Por Maleni Grider

“El Señor es mi luz y mi salvación, ¿a quién he de temer? Amparo de mi vida es el Señor, ¿ante quién temblaré?”
Salmos 27:1

Es una bella mañana. Estoy sola en mi habitación. Mis hijos se han ido a la escuela, y mi esposo al trabajo. La casa está en silencio, el aire lleno de paz. La luz de la mañana se cuela por las ventanas de mi lugar favorito: nuestra habitación, el lugar donde hablo, duermo, leo, sueño, planeo y oro con mi esposo. Sentada en nuestro sillón color marrón, todavía en ropa de dormir, respiro.

En las semanas pasadas, mientras aprendí a adorar sin cesar, el mundo desapareció. Nada fue tan importante como lo era antes. Era sólo la presencia de Dios lo que me seducía. Siempre, desde pequeña, he cantado. Así que mi adoración constante incluyó cantar día y noche. Cantar, orar, adorar y alabar a mi Señor. Esperé su misericordia, confié en su protección, sobre mis rodillas y en mi corazón ministré para mi familia, para mí misma, para mi enfermedad.

Durante muchos días, la mano de mi esposo sostuvo la mía mientras buscábamos el rostro del Señor en esta circunstancia, entre muchas otras de gran trascendencia que estábamos atravesando. Su fe, sus oraciones, su amor y su fidelidad se combinaron con mi fe y juntos caminamos este valle. Durante largas noches lo vi caer exhausto, vencido por el sueño y por todo el esfuerzo del día. Lo acaricié, me quedé despierta. Corrí junto al Señor, buscando sus pisadas, su voz, su dulce abrazo, su inigualable presencia.

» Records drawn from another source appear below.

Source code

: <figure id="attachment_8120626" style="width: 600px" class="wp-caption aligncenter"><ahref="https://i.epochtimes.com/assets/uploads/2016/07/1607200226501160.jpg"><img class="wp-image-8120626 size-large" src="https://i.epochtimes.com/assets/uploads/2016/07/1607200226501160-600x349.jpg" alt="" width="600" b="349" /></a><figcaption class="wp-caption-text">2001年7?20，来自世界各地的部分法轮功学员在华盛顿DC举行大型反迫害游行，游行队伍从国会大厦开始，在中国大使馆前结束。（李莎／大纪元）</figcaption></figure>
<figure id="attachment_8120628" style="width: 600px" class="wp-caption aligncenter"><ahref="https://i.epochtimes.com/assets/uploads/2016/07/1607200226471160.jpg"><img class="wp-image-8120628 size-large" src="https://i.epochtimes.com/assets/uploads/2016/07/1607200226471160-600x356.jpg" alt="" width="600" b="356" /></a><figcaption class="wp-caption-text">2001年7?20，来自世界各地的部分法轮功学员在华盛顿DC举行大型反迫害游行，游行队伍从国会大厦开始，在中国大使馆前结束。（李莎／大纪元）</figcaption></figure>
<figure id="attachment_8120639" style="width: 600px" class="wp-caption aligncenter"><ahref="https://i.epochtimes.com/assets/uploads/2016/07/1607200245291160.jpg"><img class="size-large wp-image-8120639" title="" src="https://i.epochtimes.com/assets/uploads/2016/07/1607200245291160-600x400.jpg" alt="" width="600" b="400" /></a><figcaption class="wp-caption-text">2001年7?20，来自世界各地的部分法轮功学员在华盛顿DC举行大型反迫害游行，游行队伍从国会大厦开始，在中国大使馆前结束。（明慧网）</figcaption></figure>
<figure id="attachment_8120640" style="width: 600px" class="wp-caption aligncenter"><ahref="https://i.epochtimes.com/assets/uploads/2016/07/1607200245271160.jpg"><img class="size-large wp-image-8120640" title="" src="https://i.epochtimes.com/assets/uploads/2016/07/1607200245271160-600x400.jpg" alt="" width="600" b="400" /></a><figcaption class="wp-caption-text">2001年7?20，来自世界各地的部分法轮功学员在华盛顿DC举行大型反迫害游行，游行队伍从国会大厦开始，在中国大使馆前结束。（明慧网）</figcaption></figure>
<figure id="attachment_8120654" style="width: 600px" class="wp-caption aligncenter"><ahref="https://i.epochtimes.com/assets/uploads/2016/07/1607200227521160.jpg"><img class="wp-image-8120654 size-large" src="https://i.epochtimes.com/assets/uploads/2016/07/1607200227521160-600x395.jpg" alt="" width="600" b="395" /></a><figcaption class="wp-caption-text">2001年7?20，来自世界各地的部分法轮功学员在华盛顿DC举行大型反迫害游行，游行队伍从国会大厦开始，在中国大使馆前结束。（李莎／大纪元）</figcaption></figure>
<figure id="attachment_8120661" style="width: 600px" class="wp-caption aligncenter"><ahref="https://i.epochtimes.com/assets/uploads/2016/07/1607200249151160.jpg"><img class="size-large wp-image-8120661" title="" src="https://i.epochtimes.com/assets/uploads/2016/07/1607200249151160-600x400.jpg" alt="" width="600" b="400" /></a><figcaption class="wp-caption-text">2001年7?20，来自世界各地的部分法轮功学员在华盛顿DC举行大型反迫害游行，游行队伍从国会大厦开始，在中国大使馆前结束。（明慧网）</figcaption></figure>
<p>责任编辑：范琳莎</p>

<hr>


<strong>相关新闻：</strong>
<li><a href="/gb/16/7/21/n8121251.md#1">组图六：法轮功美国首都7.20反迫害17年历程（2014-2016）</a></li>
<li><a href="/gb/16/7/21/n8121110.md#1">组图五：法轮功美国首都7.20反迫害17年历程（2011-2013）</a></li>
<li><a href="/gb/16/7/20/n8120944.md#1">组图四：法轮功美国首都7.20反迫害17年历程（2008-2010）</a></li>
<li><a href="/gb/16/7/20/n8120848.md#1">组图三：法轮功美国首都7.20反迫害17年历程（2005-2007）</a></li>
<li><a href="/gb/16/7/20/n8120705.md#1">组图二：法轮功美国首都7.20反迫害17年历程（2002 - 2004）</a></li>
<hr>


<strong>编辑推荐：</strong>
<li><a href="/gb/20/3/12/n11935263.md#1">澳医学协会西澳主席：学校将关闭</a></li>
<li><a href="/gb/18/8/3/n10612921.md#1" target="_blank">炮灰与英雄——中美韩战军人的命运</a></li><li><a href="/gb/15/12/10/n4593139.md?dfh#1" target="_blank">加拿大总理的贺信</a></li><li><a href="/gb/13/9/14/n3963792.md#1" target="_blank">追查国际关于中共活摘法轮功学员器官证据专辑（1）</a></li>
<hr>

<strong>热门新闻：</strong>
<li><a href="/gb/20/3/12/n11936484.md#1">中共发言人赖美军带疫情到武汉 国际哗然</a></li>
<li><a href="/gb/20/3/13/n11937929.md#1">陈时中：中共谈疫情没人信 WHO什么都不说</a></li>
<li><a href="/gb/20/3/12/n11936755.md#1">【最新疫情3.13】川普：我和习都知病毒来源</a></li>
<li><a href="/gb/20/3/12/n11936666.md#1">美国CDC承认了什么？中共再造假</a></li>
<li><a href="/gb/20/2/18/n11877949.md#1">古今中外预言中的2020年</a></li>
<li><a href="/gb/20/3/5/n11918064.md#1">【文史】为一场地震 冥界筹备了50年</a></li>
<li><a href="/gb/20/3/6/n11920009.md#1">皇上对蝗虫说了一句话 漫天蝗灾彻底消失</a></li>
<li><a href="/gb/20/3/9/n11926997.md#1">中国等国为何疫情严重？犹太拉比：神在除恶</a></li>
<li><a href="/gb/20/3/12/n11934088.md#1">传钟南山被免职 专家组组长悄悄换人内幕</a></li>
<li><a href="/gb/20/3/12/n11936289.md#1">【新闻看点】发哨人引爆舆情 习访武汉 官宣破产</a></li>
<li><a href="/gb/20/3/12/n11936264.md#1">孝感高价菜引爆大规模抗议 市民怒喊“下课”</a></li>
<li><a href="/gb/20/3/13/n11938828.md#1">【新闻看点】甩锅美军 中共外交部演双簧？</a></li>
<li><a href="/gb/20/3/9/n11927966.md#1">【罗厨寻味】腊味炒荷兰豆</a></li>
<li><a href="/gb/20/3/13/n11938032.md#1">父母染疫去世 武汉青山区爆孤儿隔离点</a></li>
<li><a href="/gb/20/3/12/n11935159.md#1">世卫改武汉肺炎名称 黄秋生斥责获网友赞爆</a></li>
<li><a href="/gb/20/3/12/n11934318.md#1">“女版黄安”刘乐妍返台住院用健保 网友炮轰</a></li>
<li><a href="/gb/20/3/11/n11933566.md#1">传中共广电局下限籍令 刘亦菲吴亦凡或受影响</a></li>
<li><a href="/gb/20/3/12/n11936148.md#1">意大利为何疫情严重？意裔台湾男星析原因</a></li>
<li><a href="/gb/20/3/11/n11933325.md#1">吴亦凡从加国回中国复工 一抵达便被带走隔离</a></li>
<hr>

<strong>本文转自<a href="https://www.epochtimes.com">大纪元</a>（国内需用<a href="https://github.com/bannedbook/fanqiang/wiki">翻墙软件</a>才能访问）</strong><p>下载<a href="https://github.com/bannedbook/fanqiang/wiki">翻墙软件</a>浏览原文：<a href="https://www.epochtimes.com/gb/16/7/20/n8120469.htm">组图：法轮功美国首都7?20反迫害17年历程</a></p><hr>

Uno de esos días, la paz invadió mi vida de manera sobrenatural. Caminé sin preocupación. Dormí durante la tormenta, caminé sobre el agua, y Jesús me visitó. Fue un antes y un después. Por siempre hablaré de su amor, de su majestuosa belleza, de su luz. Jesús cumplió su promesa, caminó conmigo en el tiempo de la aflicción, y me protegió. He oído su voz, he escuchado su llamado. Él planeó un futuro para mí. Nadie puede decir que no cuando Él dice sí. Cuando Él abre la puerta, nadie puede cerrarla.

El Señor peleó esta batalla por mí, conmigo. El Señor depositó en mi esposo su poder para guiarme durante esta prueba. Sí. Lloré. Me dolí. Tuve miedo. Sí, algunos días estuve abajo, en lugares oscuros. Pero nunca me solté de la mano de mi Salvador y Sanador. Me aferré a Cristo. Rogué al Espíritu Santo por su llenura y su consuelo. El Señor me fortaleció, me levantó, me ordenó caminar, poner mis ojos sobre Él, dejarlo todo y confiar en su infinito amor. Amor eterno y perfecto.

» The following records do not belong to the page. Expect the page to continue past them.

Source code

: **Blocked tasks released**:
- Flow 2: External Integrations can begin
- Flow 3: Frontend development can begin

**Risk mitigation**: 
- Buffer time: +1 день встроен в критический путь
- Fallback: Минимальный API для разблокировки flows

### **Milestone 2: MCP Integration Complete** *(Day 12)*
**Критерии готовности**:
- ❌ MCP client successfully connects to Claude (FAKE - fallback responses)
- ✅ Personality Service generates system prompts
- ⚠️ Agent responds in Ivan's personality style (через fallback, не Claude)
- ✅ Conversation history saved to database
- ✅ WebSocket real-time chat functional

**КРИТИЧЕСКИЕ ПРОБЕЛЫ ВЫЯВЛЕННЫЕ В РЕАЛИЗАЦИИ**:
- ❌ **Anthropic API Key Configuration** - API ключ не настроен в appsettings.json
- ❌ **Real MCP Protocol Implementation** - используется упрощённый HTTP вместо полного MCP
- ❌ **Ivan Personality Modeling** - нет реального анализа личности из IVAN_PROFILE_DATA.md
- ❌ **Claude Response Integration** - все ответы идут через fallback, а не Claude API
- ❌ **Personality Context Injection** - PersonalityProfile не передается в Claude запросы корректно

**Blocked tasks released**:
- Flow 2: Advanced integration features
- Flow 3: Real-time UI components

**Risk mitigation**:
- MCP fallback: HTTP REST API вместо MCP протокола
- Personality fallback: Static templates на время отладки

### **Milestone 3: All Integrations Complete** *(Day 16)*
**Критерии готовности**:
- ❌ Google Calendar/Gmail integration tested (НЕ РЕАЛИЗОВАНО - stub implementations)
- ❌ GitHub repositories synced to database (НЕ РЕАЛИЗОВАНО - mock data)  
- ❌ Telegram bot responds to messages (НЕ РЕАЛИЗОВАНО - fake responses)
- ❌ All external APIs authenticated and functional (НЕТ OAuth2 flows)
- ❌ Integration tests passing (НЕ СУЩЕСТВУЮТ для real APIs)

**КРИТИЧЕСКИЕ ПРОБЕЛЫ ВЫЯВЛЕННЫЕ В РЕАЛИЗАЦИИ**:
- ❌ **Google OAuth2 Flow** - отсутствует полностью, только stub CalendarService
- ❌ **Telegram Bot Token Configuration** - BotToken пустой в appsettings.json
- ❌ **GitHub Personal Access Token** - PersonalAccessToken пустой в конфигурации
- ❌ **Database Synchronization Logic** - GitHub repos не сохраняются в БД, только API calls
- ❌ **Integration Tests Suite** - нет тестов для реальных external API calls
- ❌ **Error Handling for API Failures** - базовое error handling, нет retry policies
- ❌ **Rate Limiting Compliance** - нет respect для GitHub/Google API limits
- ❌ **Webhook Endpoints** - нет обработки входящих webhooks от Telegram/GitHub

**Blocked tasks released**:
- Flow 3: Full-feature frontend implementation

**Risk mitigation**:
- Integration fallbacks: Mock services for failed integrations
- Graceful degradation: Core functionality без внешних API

El día que esperábamos llegó. La respuesta del médico. El buen reporte. El reporte de nuestro Dios, el poderoso, el misericordioso, el que escucha nuestras plegarias y sana nuestro dolor. El que nos saca de las tinieblas, el que camina con nosotros en la oscuridad y nos sostiene mientras el mundo amenaza con derrumbarse. Dios fiel. Dios de promesas inquebrantables. Dios, Padre nuestro. El gran Yo Soy.

Recibimos su gracia y su liberación por fe. Hoy puedo sentarme aquí, en el sillón de nuestras plegarias, el sillón de día y de noche, donde libramos nuestras batallas en oración. Puedo mirar la luz del sol. Puedo besar a mis hijos. Amar a mi esposo. Buscar junto a él la santidad que el Señor nos ha demandado. ¡Tuya es nuestra vida Señor, y por siempre viviremos junto a ti!

¿A dónde iríamos si no? Nadie tiene palabras de vida eterna como tú. Tú eres el camino, la verdad y la vida. Gracias por darnos el beneficio de la sanidad, gracias por todos tus milagros, gracias por aceptarnos como hijos y por darnos un lugar en tu Reino. Sella nuestros corazones con el fuego del cielo, fuego que renueva, purifica, consume y enciende. Sopla vida sobre nuestros huesos, y haznos andar en las verdes pasturas de tu creación.

Cuando el dolor y la fe se combinan, Dios está ahí presente, fraguando nuestro rescate.